Global 2000 untersuchte die Klimapolitik von Dänemark, Schweden, Finnland und der Schweiz. Gemeinsam mit Österreich haben alle diese Staaten, dass sie in den vergangenen Jahrzehnten eine starke wirtschaftliche Entwicklung hinter sich haben. Im Gegensatz zu Österreich wurden die CO2-Emissionen aber verringert. “Es ist beachtlich, dass sowohl Dänemark, als auch Schweden, Finnland und die Schweiz ihre CO2-Emissionen deutlich reduziert haben, obwohl es gleichzeitig starkes Wirtschaftswachstum gab. Mit einer Öko-sozialen Steuerreform, klaren gesetzlichen Regeln und Zukunftsinvestitionen in Form von einer Klimaschutzmilliarde pro Jahr, könnte Österreich rasch in das Feld der Klima-Top-Performer aufsteigen. Die Bevölkerung würde von besserem öffentlichen Verkehr und mehr Unterstützung bei Gebäudesanierung und Heizkesseltausch profitieren und wir uns unabhängig von fossilen Energieimporten machen”, sagte Johannes Wahlmüller, Klima- und Energiesprecher von Global 2000.
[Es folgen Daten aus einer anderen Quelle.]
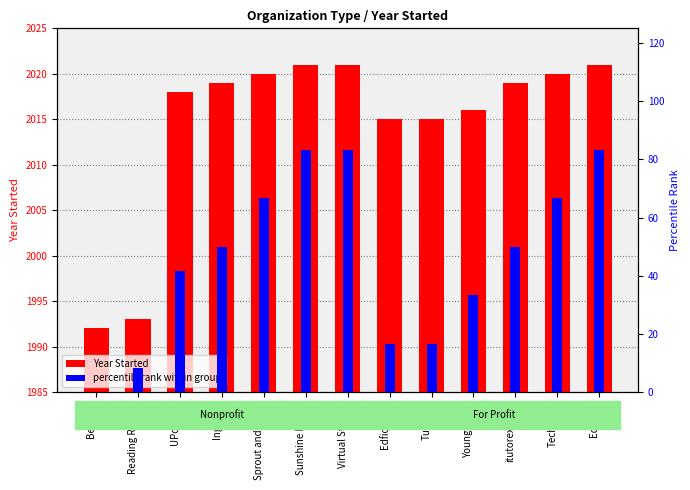

What is the label of the 12th bar from the right?

Reading Rescue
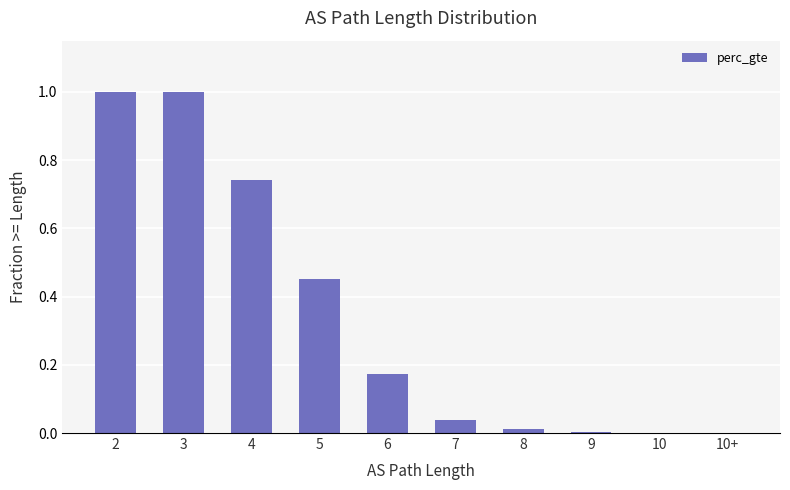

Is it true that the value at 4 is 0.4?

False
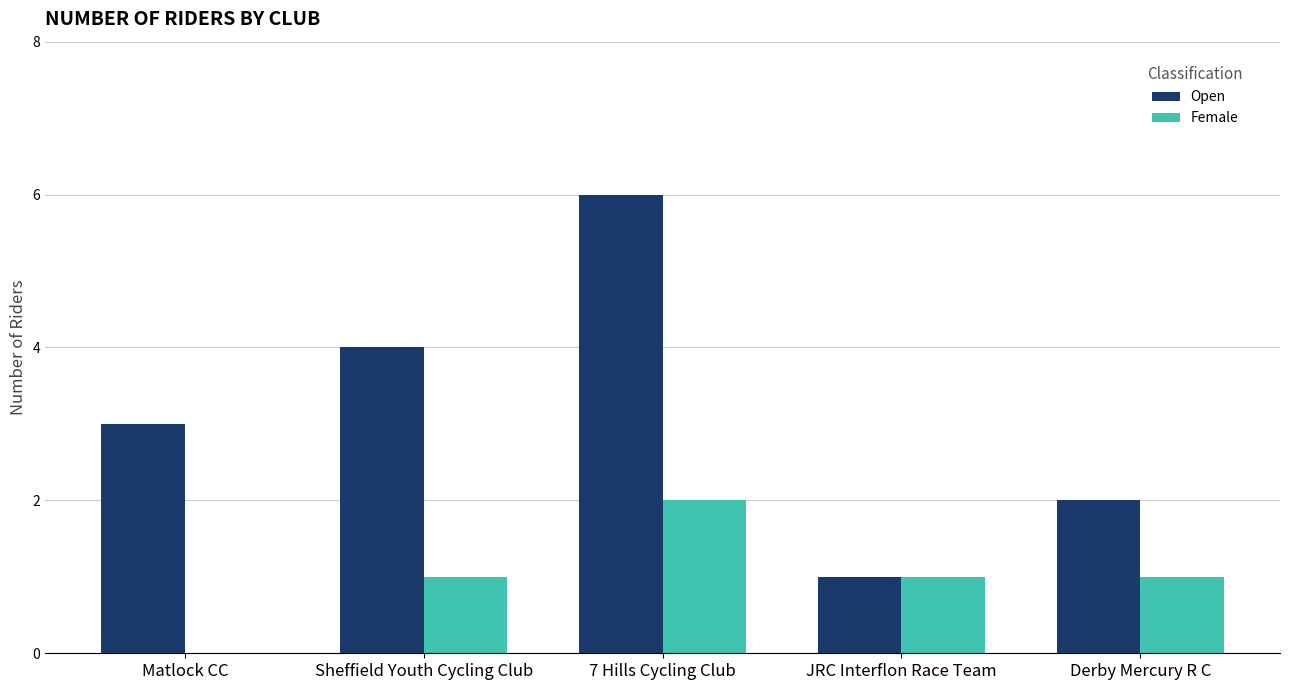

How many categories are shown in the chart?

5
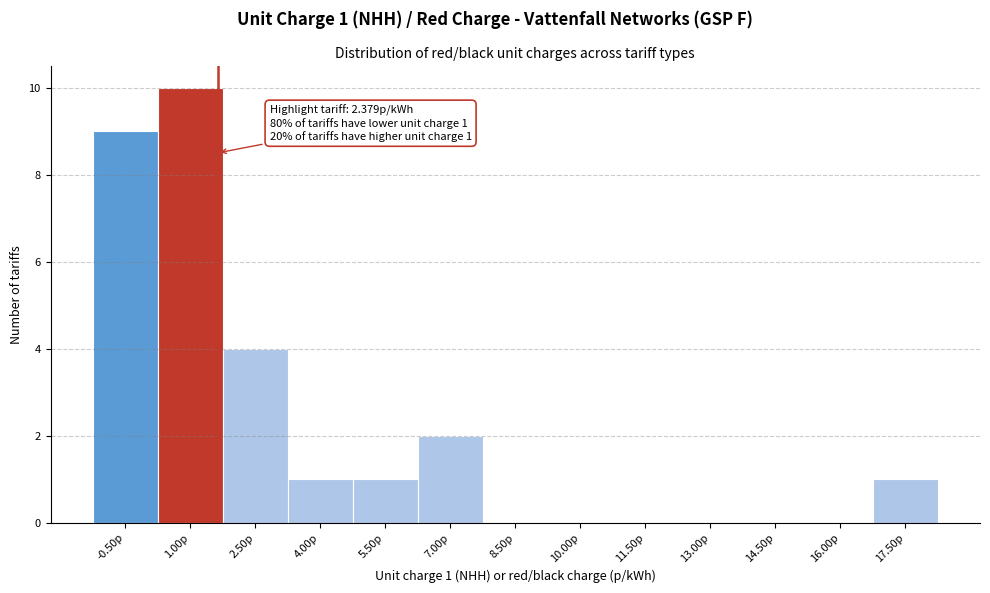

Reading left to right, what are all the values shown in this chart?

-0.50p=9	1.00p=10	2.50p=4	4.00p=1	5.50p=1	7.00p=2	8.50p=0	10.00p=0	11.50p=0	13.00p=0	14.50p=0	16.00p=0	17.50p=1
In den untersuchten Ländern gab es demnach seit 1990 ein starkes Wirtschaftswachstum. Sowohl Schweden (plus 77 Prozent), Österreich (plus 66 Prozent), Finnland (plus 57 Prozent), Dänemark (plus 57 Prozent) und die Schweiz (plus 51 Prozent) steigerten ihr Bruttoinlandsprodukt. Wirtschaftswachstum kann ein Treiber hinter steigenden Emissionen sein, insofern ist die Entwicklung in den Ländern beachtlich: Während Österreich seine Treibhausgasemissionen um sechs Prozent erhöht hat, sind sie in Dänemark (minus 29 Prozent), Schweden (minus 24 Prozent) und Finnland (minus 20 Prozent) gesunken und auch in der Schweiz (minus sieben Prozent) kam es zuletzt zu einer deutlichen Reduktion.

In allen Staaten spielt Global 2000 zufolge die Bepreisung von CO2 bzw. Energie eine große Rolle. Den höchsten Steuersatz auf eine Tonne CO2 hat Schweden (114 Euro), gefolgt von der Schweiz (71 Euro) und Finnland (62 Euro). Dänemark hat mit 23 Euro eine vergleichsweise niedrige CO2-Besteuerung, dafür aber eine hohe Energiebesteuerung. “Wichtig ist aber nicht nur die Bepreisung von CO2 und Energie, sondern auch die Mittelverwendung: im Gegenzug wurden andere Steuern gesenkt, Investitionsprogramme aufgelegt und gleichzeitig wirksame gesetzliche Regelungen geschaffen, wie das Ölheizungsverbot in Dänemark”, so Global 2000.

In der politischen Diskussion wird oft das Argument gebracht, dass die Atomenergie der Grund ist, warum es diesen Ländern gelingt, Treibhausgase zu reduzieren und Österreich nicht. “Doch das ist falsch: Das Land mit den größten Reduktionen (Dänemark minus 29 Prozent) hat keine Atomkraftwerke, in Schweden ist der Anteil der Atomenergie an der Stromproduktion in den vergangenen 15 Jahren von 50 Prozent auf 40 Prozent zurückgegangen, in Finnland bleibt der Anteil mit 32 Prozent weitgehend konstant”, hieß es in der Aussendung der NGO.